According to a note that Munster has sent out to investors, Apple plans to build a sub-$200 (Dh730) handset to build its market share in India and China where network carriers are not prepared to subsidise handset costs in order to tie potential customers into long-term contracts.
Munster is a managing director at Piper Jaffray, specialising in Internet, and his coverage includes Apple, Google, Yahoo!, Amazon, Baidu, and MercadoLibre.
Apple’s premium pricing has meant that its iPhone has lost market share to Android-based devices, particularly to the Samsung Galaxy S3. With new Windows-based competition emerging in the shape of the reasonably-priced Nokia Lumia 920, it is perhaps time for Apple to launch an entry-level model of its popular smartphone, especially for price-competitive Asian and African markets.

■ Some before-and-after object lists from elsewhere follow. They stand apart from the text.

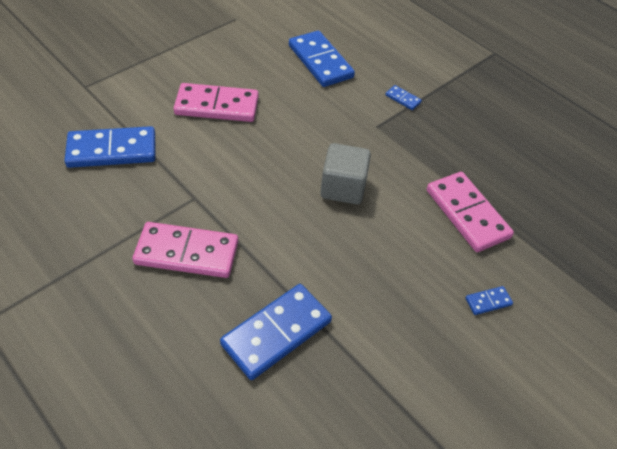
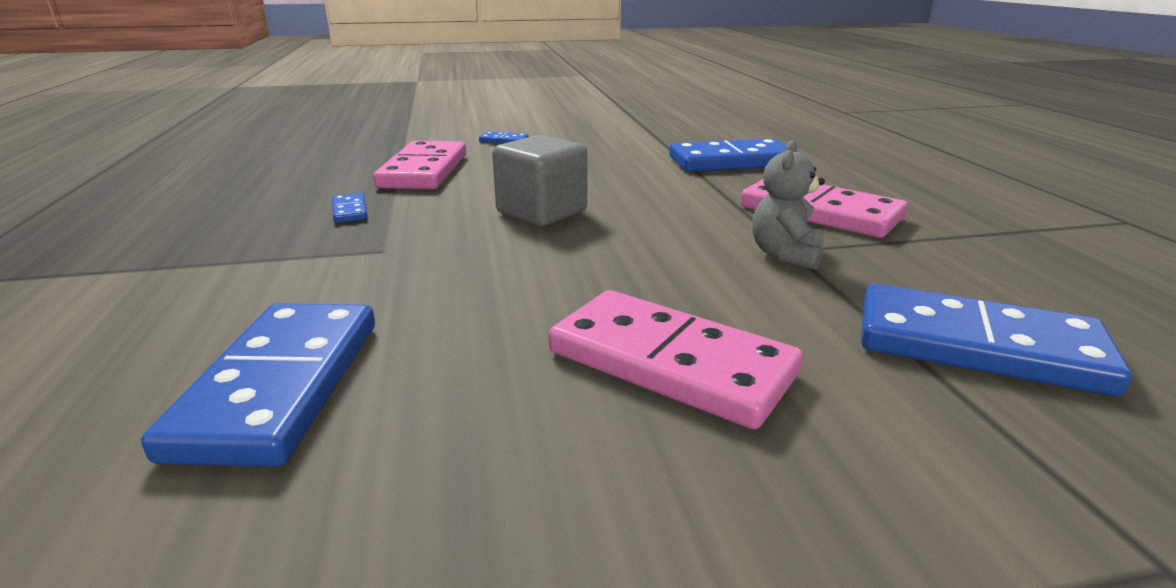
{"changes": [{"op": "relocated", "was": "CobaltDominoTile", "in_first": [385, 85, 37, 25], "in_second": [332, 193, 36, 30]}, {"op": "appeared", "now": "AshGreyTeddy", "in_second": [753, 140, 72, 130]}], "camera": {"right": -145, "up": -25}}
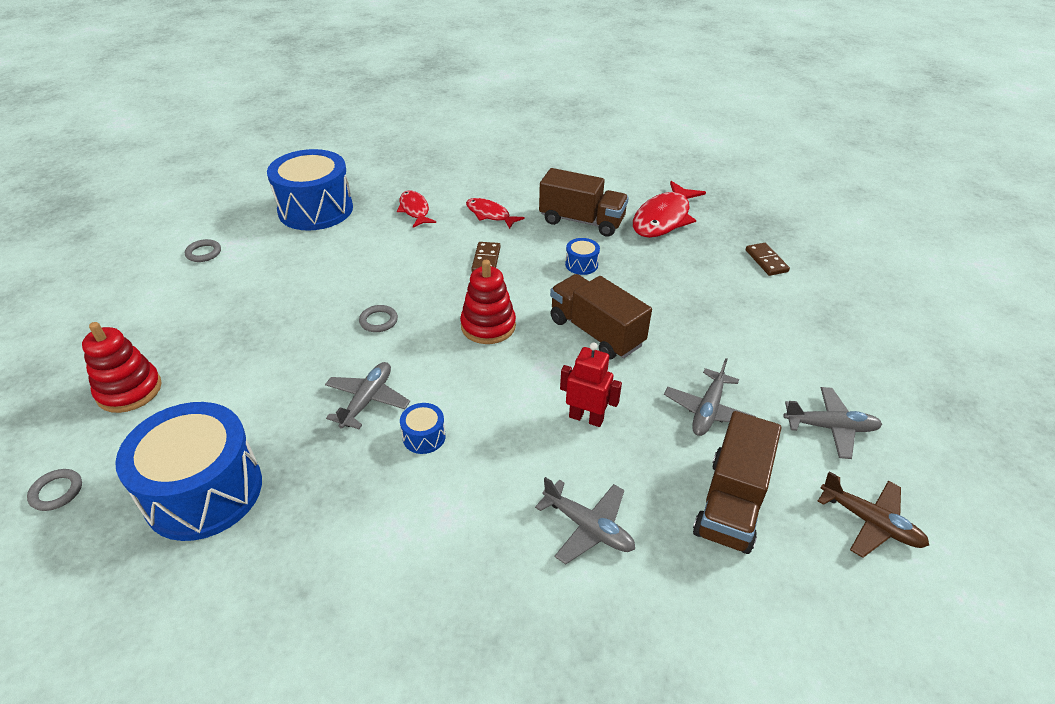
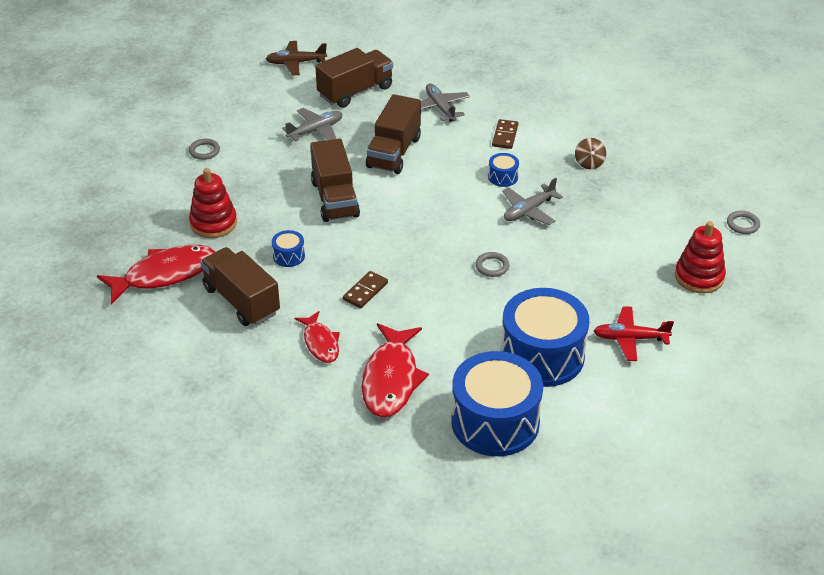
{"changes": [{"op": "size", "was": "RedFish", "in_first": [397, 190, 39, 38], "in_second": [362, 323, 67, 95], "ratio": 1.7}, {"op": "relocated", "was": "AshGreyRing", "in_first": [185, 239, 36, 23], "in_second": [189, 139, 31, 21]}, {"op": "relocated", "was": "RussetDominoTile", "in_first": [746, 243, 44, 33], "in_second": [492, 119, 26, 30]}, {"op": "relocated", "was": "RedStackingToy", "in_first": [460, 260, 56, 84], "in_second": [189, 168, 48, 70]}, {"op": "exchanged", "was": "RedRobot", "now": "RussetTruck", "in_first": [560, 342, 62, 85], "in_second": [366, 94, 55, 80]}, {"op": "missing", "was": "AshGreyToyPlane", "in_first": [783, 387, 99, 72]}, {"op": "relocated", "was": "CobaltSnareDrum", "in_first": [115, 402, 147, 139], "in_second": [501, 288, 88, 99]}, {"op": "spun", "was": "RussetToyPlane", "in_first": [818, 471, 111, 87], "in_second": [266, 41, 61, 35], "clockwise": -75}, {"op": "appeared", "now": "RussetSpinningTop", "in_second": [575, 138, 31, 31]}, {"op": "appeared", "now": "RedToyPlane", "in_second": [594, 306, 80, 55]}], "camera": {"right": -150, "up": 0}}
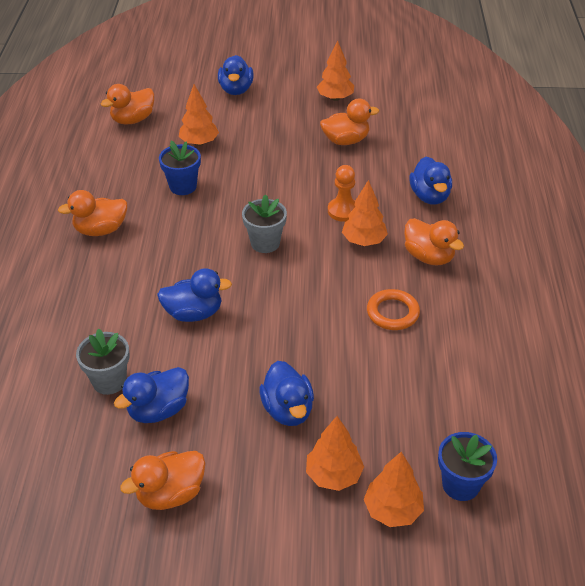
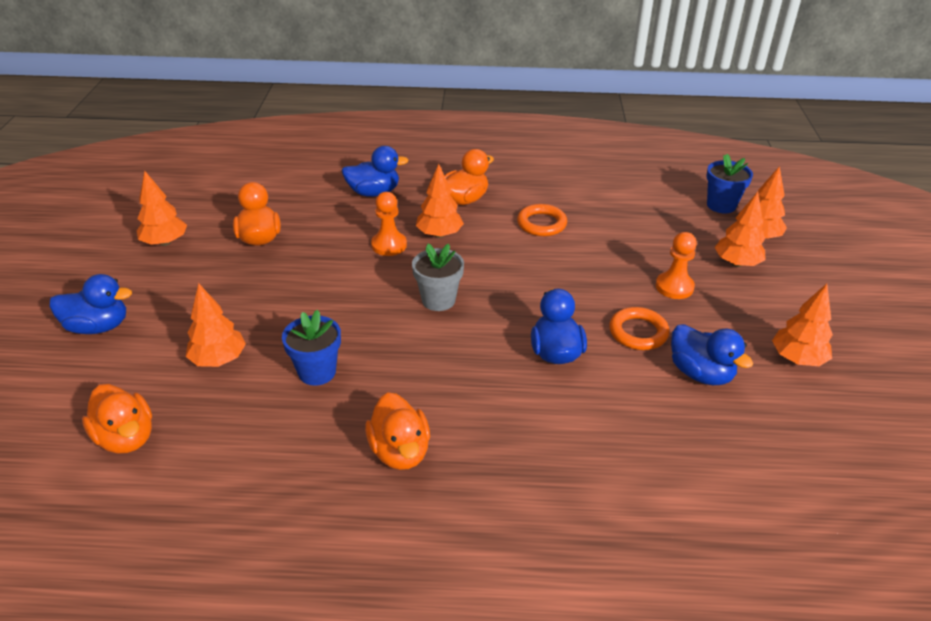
{"changes": [{"op": "missing", "was": "AshGreyFlowerPot", "in_first": [76, 328, 53, 67]}, {"op": "exchanged", "was": "CobaltToyDuck", "now": "OrangeGamePawn", "in_first": [259, 361, 55, 65], "in_second": [656, 232, 41, 67]}, {"op": "exchanged", "was": "OrangeToyDuck", "now": "OrangeToyTree", "in_first": [120, 451, 86, 59], "in_second": [772, 284, 61, 82]}, {"op": "appeared", "now": "OrangeRing", "in_second": [609, 307, 61, 43]}], "camera": {"right": -90, "up": -5}}
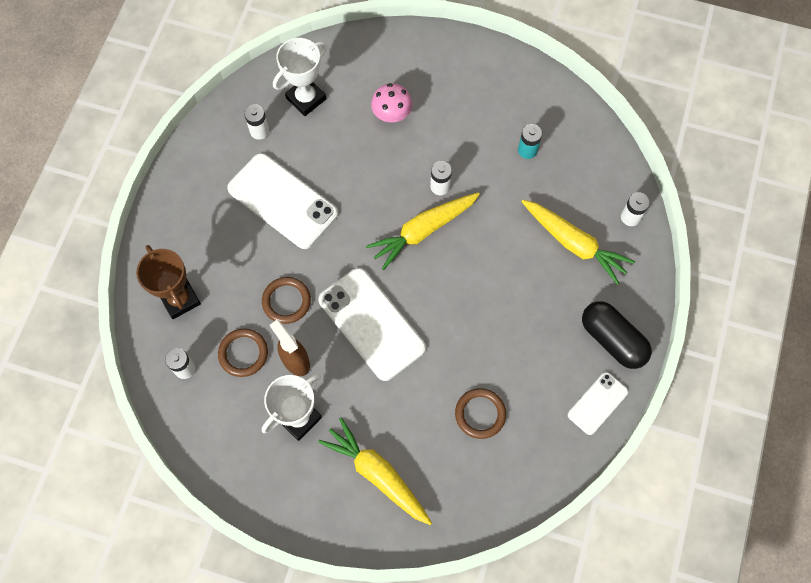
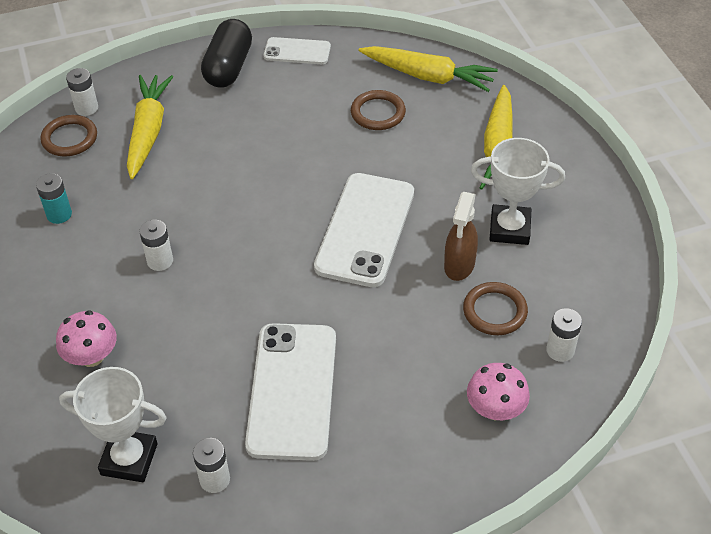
{"changes": [{"op": "relocated", "was": "BrightYellowRootVegetable", "in_first": [366, 192, 114, 78], "in_second": [359, 46, 139, 46]}, {"op": "exchanged", "was": "RussetTrophy", "now": "RosePinkFungus", "in_first": [136, 245, 65, 74], "in_second": [467, 363, 63, 57]}, {"op": "relocated", "was": "RussetRing", "in_first": [262, 277, 49, 47], "in_second": [40, 115, 57, 41]}], "camera": {"right": -125, "up": -20}}
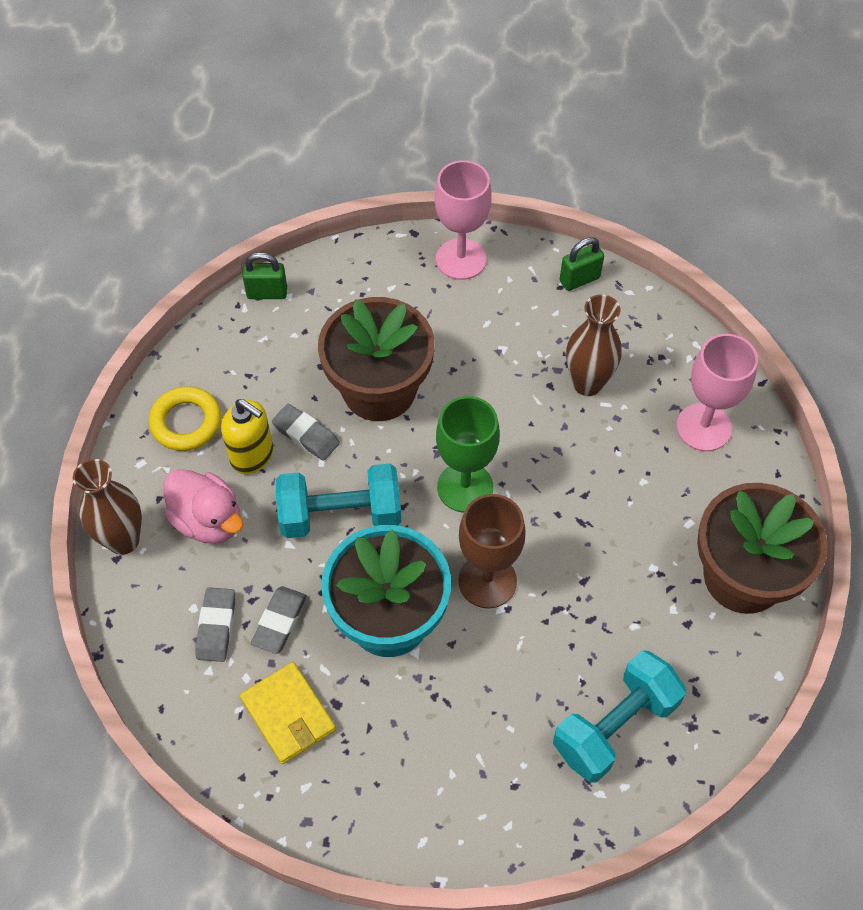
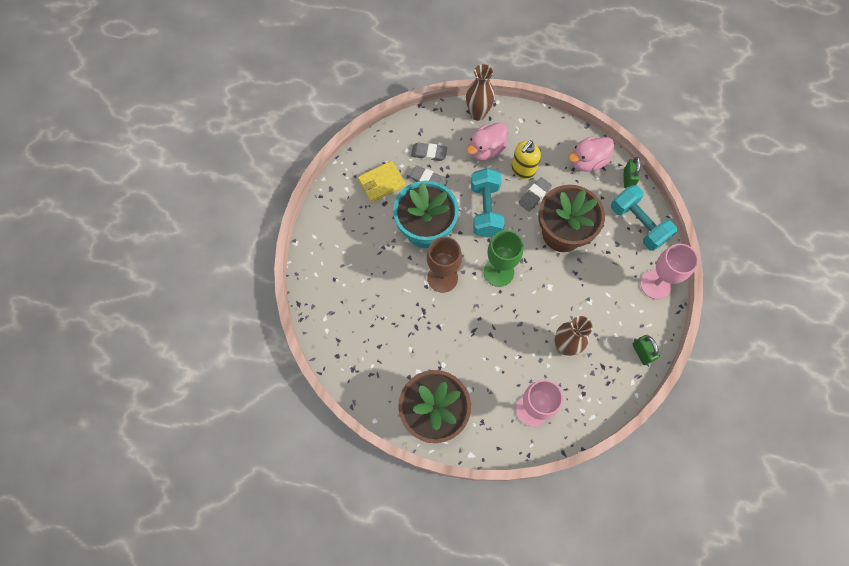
{"changes": [{"op": "missing", "was": "BrightYellowRing", "in_first": [149, 386, 72, 65]}, {"op": "relocated", "was": "AquaFreeWeight", "in_first": [553, 650, 133, 133], "in_second": [611, 185, 66, 66]}, {"op": "appeared", "now": "RosePinkToyDuck", "in_second": [568, 136, 46, 36]}], "camera": {"right": 95, "up": 10}}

According to the latest smartphone sales data published by Gartner, Android currently accounts for over 70 per cent of the world smartphone market while Apple has less than a 15 per cent share.
In addition, with the Asia-Pacific region accounting for more than 60 per cent of the world’s population, and 53 per cent of worldwide smartphone sales in the third quarter of 2012, ignoring the region will take its toll on device manufacturers.
With a lower GDP per capita in most of the Asian countries, Apple’s products have gained traction with only a small percentage of elite customers. If and when Apple releases an entry-level, ‘cheap’ iPhone, it should be a big hit among the younger customers although the brand’s elitist image may suffer irreparable damage in some of the Western markets.